I.

"I wish they hadn't asked me," said Matthew Craik, the Logic tutor of St. Mary's, as he looked down at the party in the old secluded College garden. "I wonder," he added, glancing at the reflection of his red tie in the glass, his new tie, his black coat, his young and scholarly face, "I wonder—but no, it isn't too red; they wear them red," he continued, with attempted cheerfulness. "No—," but hearing the laughter of ladies below his window, he scuttled back hastily.

His rooms were high up in the garden tower, almost up amongst the topmost boughs of the College elms; and when, after a moment, he returned to his window and peered down, he could see, through the green of the trees, the white and pink of ladies' dresses, dappling the lawn, and moving and meeting on the College paths. Among the summer leaves the summer wind was breathing; now and then it blew in at the window, laden with scents from the garden, and the happy stir and hum of human voices; and Matthew Craik, or the Corn-Craik, as the undergraduates called him, felt his heart beating high with an unwonted emotion of youth and excitement.

The early philosophers of Asia Minor were very remarkable and suggestive men; but they had lived a long while ago, and now that he had finished and published his book about them, he meant to enjoy himself a little. And what shallow wisdom it was, moreover, to live in the almost solitary way he had been living all the winter. All the winter! All his life really; wasting his youth among books, and almost shut out from everything that is light and amiable in experience. Why, the greenest of his undergraduate pupils might easily know more of modern life than he did.

"Oh, don't harp so on modern life!" his friend Ranken, the junior Dean of St. Thomas', often said to him in his acrid way. "Do for pity's sake leave it alone and stick to your Asia Minor."

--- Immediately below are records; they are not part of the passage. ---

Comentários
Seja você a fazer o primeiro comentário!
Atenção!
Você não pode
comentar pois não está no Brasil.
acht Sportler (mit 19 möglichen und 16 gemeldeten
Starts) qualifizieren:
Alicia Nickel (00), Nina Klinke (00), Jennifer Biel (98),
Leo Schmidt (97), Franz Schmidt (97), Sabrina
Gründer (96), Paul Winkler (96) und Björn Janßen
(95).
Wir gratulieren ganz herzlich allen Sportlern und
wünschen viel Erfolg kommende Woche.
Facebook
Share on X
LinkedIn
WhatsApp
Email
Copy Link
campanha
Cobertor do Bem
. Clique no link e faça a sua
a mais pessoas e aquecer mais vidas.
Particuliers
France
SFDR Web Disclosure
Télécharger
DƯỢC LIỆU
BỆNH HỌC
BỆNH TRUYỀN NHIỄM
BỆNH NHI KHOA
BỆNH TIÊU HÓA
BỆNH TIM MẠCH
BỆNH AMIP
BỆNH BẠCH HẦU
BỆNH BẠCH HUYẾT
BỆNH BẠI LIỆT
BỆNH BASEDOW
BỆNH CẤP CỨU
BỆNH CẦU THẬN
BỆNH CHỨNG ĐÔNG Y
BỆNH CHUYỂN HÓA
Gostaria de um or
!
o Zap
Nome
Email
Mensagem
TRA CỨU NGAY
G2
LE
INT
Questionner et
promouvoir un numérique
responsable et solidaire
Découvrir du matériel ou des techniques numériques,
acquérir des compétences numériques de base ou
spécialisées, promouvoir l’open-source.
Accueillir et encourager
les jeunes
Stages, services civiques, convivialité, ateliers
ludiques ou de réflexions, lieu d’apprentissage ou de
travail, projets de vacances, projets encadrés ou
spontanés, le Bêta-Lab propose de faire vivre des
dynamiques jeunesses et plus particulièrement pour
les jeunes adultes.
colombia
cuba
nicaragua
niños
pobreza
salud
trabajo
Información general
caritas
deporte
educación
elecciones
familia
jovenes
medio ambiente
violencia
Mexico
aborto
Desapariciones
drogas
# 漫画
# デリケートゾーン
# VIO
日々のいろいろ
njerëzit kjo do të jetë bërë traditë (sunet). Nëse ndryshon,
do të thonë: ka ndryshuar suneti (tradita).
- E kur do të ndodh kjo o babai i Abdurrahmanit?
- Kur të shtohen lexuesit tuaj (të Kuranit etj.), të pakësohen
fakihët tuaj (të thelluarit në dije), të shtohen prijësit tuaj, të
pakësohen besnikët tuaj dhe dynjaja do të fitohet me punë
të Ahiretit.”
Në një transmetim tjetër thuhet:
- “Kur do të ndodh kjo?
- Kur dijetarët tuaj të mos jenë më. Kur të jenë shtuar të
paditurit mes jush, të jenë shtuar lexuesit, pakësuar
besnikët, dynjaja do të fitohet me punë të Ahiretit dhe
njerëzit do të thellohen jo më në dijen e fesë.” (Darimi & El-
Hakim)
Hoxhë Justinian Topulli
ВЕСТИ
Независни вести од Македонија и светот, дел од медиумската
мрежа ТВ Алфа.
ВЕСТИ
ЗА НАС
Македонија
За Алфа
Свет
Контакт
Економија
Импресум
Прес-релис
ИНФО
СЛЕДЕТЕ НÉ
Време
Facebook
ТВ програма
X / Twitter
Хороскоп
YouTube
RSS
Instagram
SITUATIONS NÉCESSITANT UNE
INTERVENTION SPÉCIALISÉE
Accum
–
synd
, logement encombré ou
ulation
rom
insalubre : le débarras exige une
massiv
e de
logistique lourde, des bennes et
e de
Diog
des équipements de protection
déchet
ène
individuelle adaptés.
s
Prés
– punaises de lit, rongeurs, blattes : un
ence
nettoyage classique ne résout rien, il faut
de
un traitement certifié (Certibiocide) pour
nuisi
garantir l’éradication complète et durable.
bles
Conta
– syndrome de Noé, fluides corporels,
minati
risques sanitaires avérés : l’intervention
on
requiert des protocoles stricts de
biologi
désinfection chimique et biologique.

But then Ranken was absurdly cynical. Craik recalled with amusement some of the remarks he had made during the winter, when they walked out together for their Sunday walks; remembering how, as they returned in the dusk through the red fringe of villas between Oxford and the country, Ranken had sometimes paused opposite an uncurtained window, and made merry, with bitter merriment, over the domestic picture they saw in the golden light within,—a family at tea very likely, or an academic parent romping with his children. Craik had always listened in uncontradicting silence; only, standing in the chill gray of the twilight, he would draw his coat about him more tightly; and afterwards, alone in his rooms, these visions would sometimes haunt him, and not unpleasantly.

As he looked down now, it was agreeable to him to see so many ladies in the old garden; he had never quite believed that Ranken had very authentic grounds for his narrow prejudice. For Ranken would have liked to shut ladies out of Oxford altogether; and would have liked to keep it a tranquil home of learning and celibacy, as it used to be before the Royal Commission had granted the Fellows the liberty of marrying. For this unblest liberty, he maintained, had filled the University with frivolity and ladies, and so destroyed the old character of the place that now, as was notorious, the whole of the Summer Term, with a good part of the rest of the academic year, was given over to dances, and picnics, and parties, and other silly and deteriorating trifles. Craik had not been able to contradict his friend, for hitherto the sounds and echoes of this social dissipation had hardly reached his retired corner, save as he had heard them reverberating through the gloomy caverns of Ranken's imagination. But he could not quite believe—here Craik began to laugh, for his eye at that moment was caught by the gargoyle just above him, which was also leaning over and looking into the sunshiny garden. For hundreds of years it had sat there making faces, but now its visage seemed more than ever twisted with a look of Gothic cynicism. As Craik lingered, looking out, himself almost like a second gargoyle, he thought he could see in the garden below two ladies of his acquaintance, Mrs. Cotton and Mrs. Trotter. How ridiculous Ranken was in his views! almost as grotesque as the gargoyle. Craik took his hat and stick, and started downstairs. He would see for himself.